Affirm that Association Cameras Do Not Provide Security – Unless an association’s governing documents state otherwise – and they never should – associations do not generally provide security to their residents and should take care in their communications, policies, and actions to avoid creating a duty (and liability) to provide security to residents. This is important so that residents do not rely on such representations for security. Associations should state that the surveillance cameras have a limited purpose and are for the benefit of the association. That is, the cameras are placed to provide evidence of association property damage or theft, for the board to review after an incident has occurred. Associations should also provide a disclaimer to advise residents of limited video storage, the overwriting of older footage, and the fact that cameras may not be actively monitored with a live viewer. The association should make it explicit in policy that residents are responsible for protecting themselves and their own personal property. This is important so that residents do not rely on the association’s cameras for such footage, which may not exist.

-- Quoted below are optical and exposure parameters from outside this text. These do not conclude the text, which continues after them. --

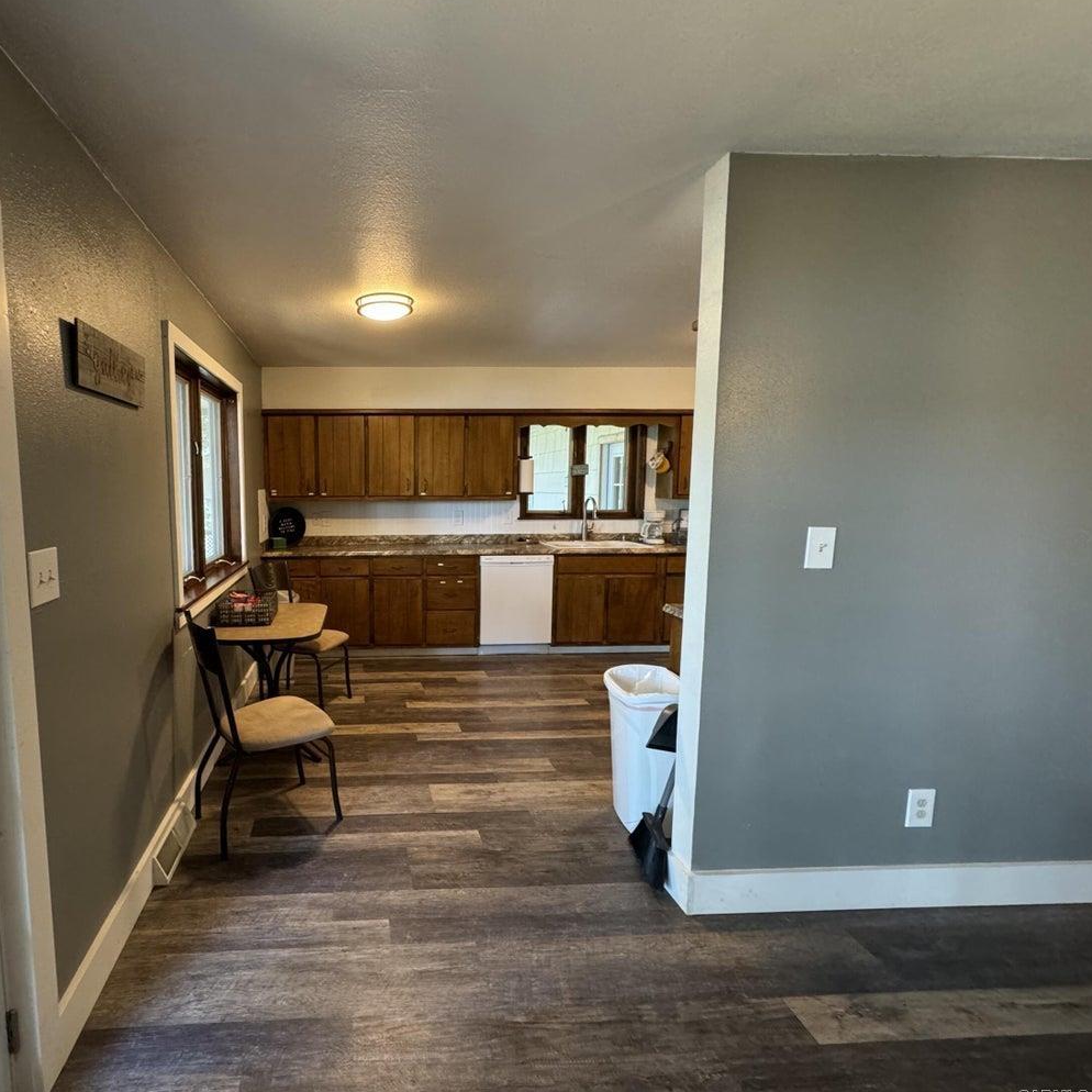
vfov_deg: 84.0
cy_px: 548
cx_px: 378
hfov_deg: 81.6
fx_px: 607
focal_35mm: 17
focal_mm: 2.22
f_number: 2.2
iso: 400
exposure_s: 1/60
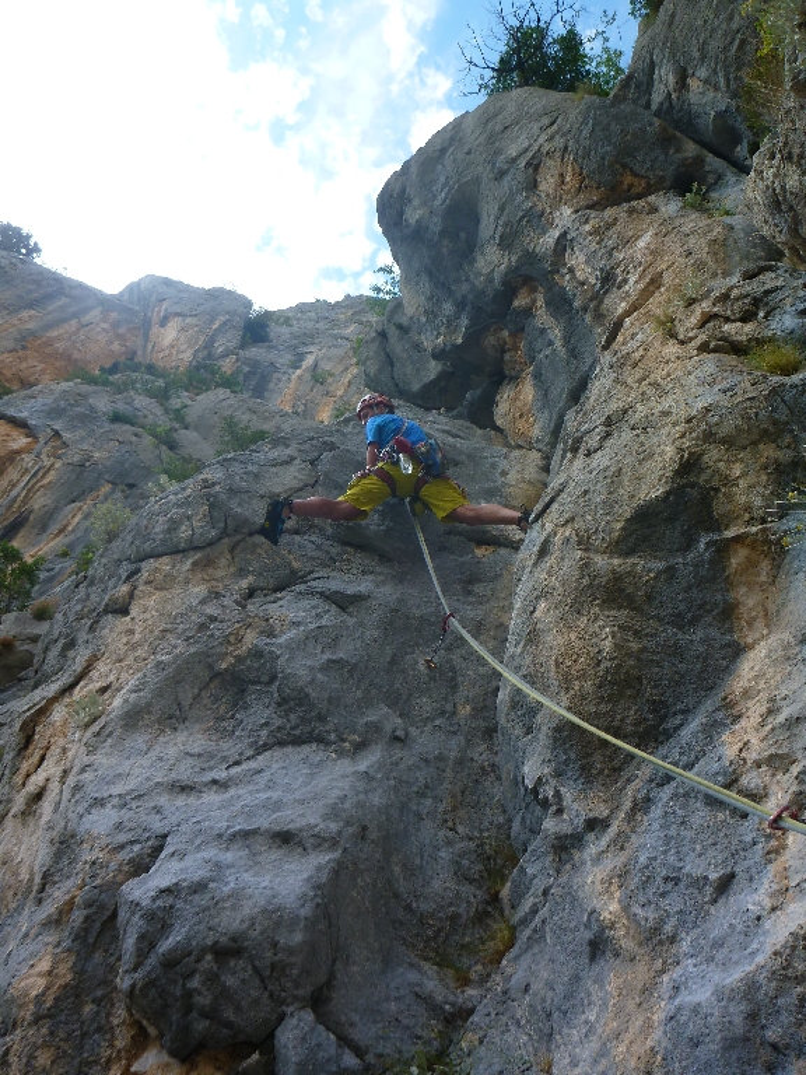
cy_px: 538
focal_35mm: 28
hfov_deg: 49.7
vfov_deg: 63.4
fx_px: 869
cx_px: 403
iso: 100
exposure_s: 1/320
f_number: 3.3
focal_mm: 4.9
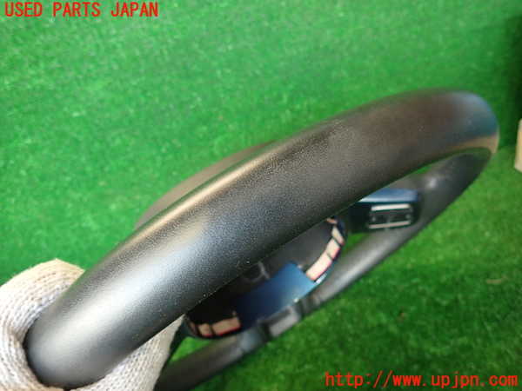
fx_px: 377
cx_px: 261
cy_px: 196
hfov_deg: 69.4
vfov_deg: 54.9
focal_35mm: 25
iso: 200
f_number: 2
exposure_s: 1/30
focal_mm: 4.5
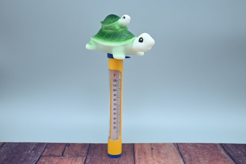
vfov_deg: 33.6
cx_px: 123
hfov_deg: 48.7
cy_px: 82
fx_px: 272
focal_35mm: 40
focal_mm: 26.5
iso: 1100
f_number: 4.5
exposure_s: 1/125
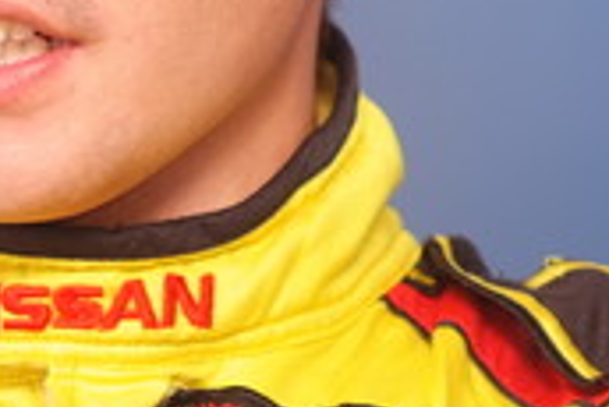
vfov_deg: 2.1
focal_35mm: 660
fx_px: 11174
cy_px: 60
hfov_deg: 3.1
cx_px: 18
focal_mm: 105
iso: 250
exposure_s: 1/125
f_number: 2.5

Address Privacy Issues – One of the major liability concerns regarding the installation of cameras is, of course, the issue of privacy. State law does not permit the recording of others without their consent when there is a reasonable expectation of privacy. Typically, there is no reasonable expectation of privacy in the common areas, such as a garage, lobby, or shared hallway, since anyone can come and go through these areas. However, there is a likely expectation of privacy in the interior of someone’s home, a backyard, or a restroom.